### Written task 1
Render the records from the line containing "Total Votes Cast, Arthur" through the end of the records as a Markdown table with the columns Row and Entry, one line per row, numbering each row and skipping blank lines. Leave the pictures out.

# Raw nose fix?



## JadeVix54 (Feb 20, 2009)

I've just gotten over being sick, so my nose is all red and raw. So now it's flaky looking what can I do?! I have a Sorority Event tonight!! AH!


----------



## Dragonfly (Feb 20, 2009)

Try a lip balm or poly sporin in and around the nostrils. Aquaphor might work too.

Don't use any balm that has an added taste or scent - these are irritants that might make things worse.


----------



## HairEgo (Feb 21, 2009)

Vasaline!


----------



## Bec688 (Feb 21, 2009)

I use lucas paw paw ointment arounsd my nose when this happens. It's sothing and will help it heal as well.


----------



## Aniger86 (Feb 22, 2009)

Your event is probably over by now I guess, but if your nose still bothers you, just try some moisturizer on it and don't touch it unnecessarily and re-apply if you feel your nose drying up or flaking again.


----------



## Fataliya (Feb 22, 2009)

If you have a baby, use some diaper rash ointment slathered on before you go to sleep, and let it soak in overnight. Otherwise, do the same, but with Chapstick Naturals instead. It's got a bunch of butters in it and feels great.


----------



## magosienne (Feb 22, 2009)

Vaseline, shea butter, unscented lipbalm work nicely




And try not to touch your nose and reapply if you blow it.


----------



## Asha* (Feb 22, 2009)

I would have to second on lipbalm and shea butter. Both work great, just make sure you don't rub it away.


----------

### Available data
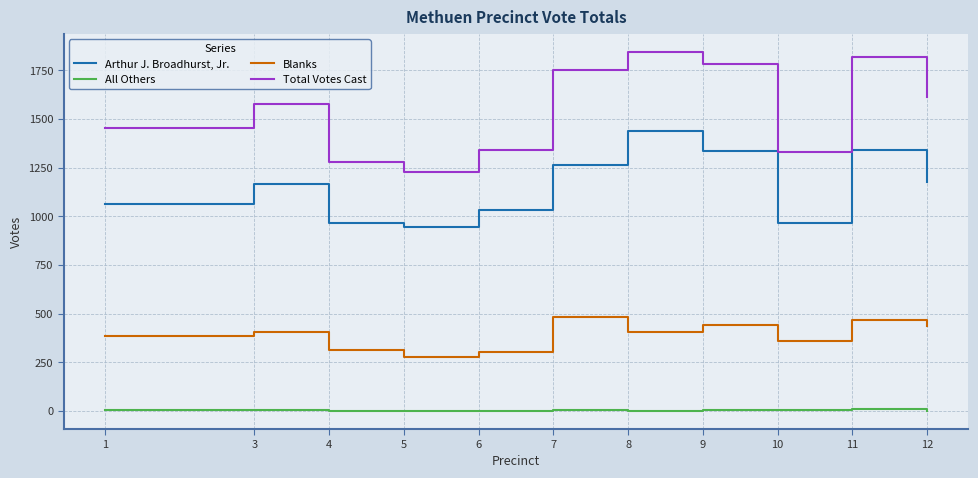

Rank the series at 7 from highest to lowest value.

Total Votes Cast, Arthur J. Broadhurst, Jr., Blanks, All Others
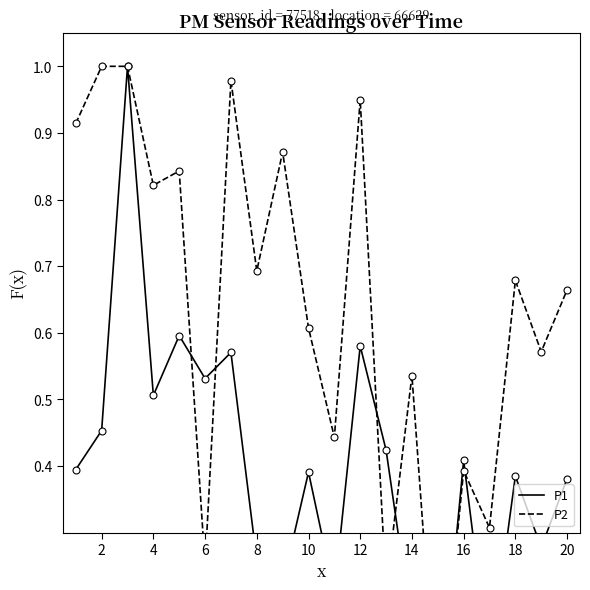

Which series has the largest total across all categories?

P2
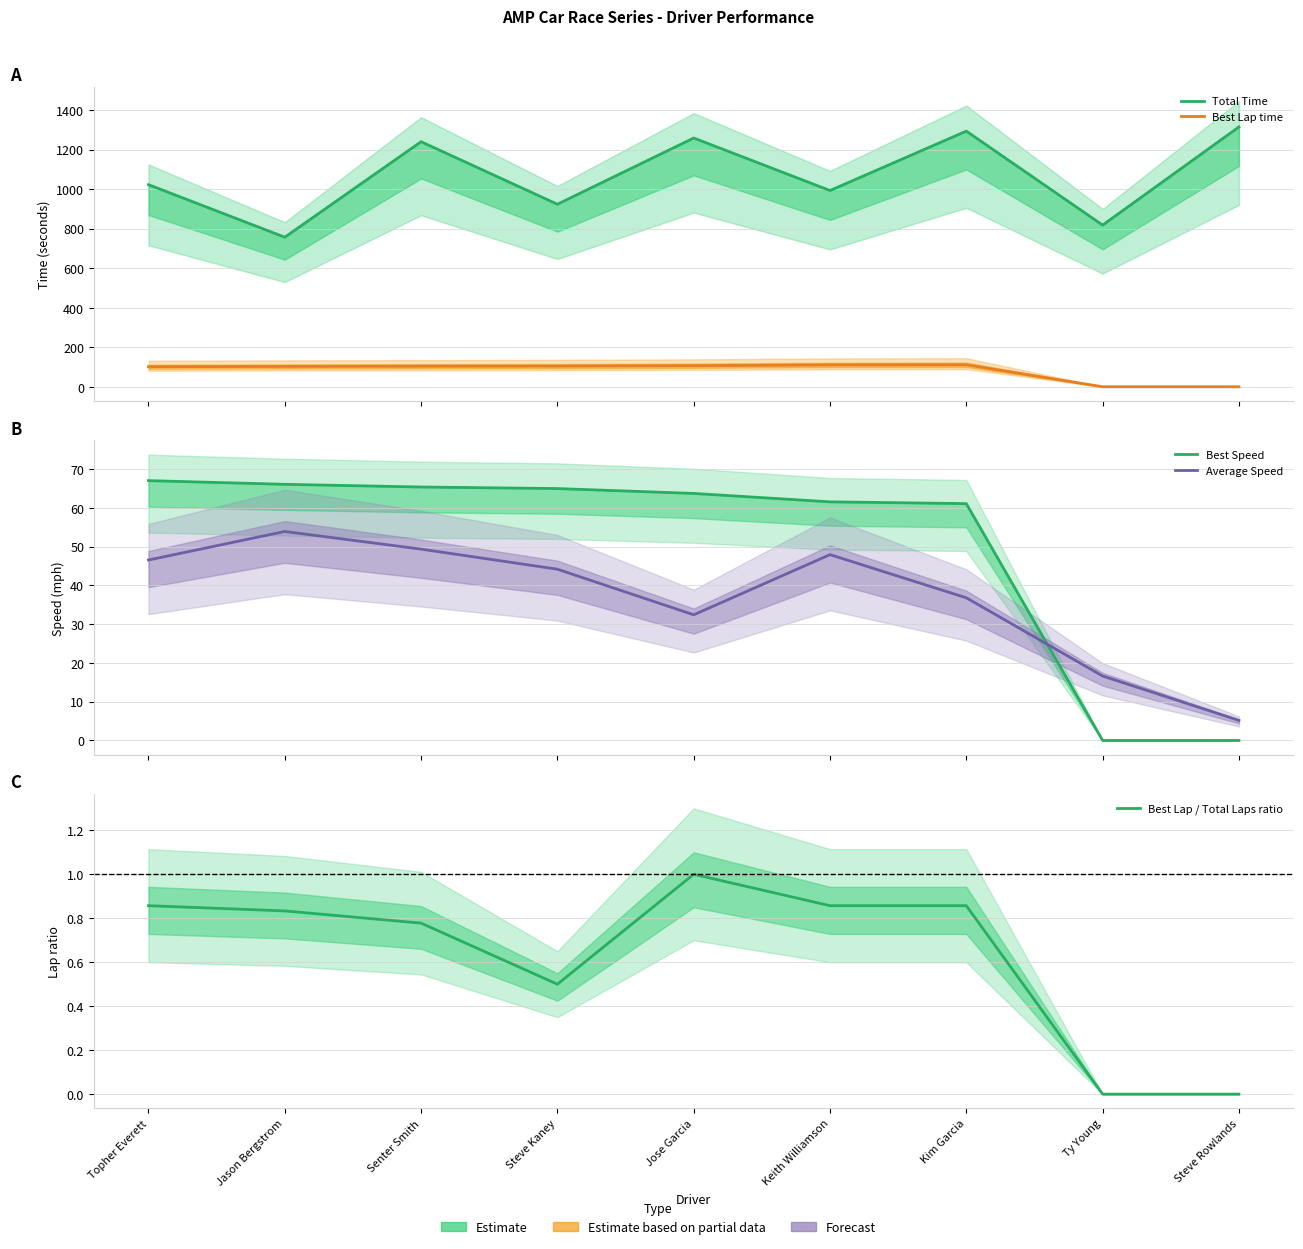

What is the label of the 8th point from the left?

Ty Young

### Written task 2
Reproduce the stretch of the raw-nose forum thread from "Your event is" through "and feels great.".

### Output 1
| Row | Entry |
|---|---|
| 1 | Total Votes Cast, Arthur J. Broadhurst, Jr., Blanks, All Others |
| 2 | Which series has the largest total across all categories? |
| 3 | P2 |
| 4 | What is the label of the 8th point from the left? |
| 5 | Ty Young |

### Output 2
Your event is probably over by now I guess, but if your nose still bothers you, just try some moisturizer on it and don't touch it unnecessarily and re-apply if you feel your nose drying up or flaking again.


----------



## Fataliya (Feb 22, 2009)

If you have a baby, use some diaper rash ointment slathered on before you go to sleep, and let it soak in overnight. Otherwise, do the same, but with Chapstick Naturals instead. It's got a bunch of butters in it and feels great.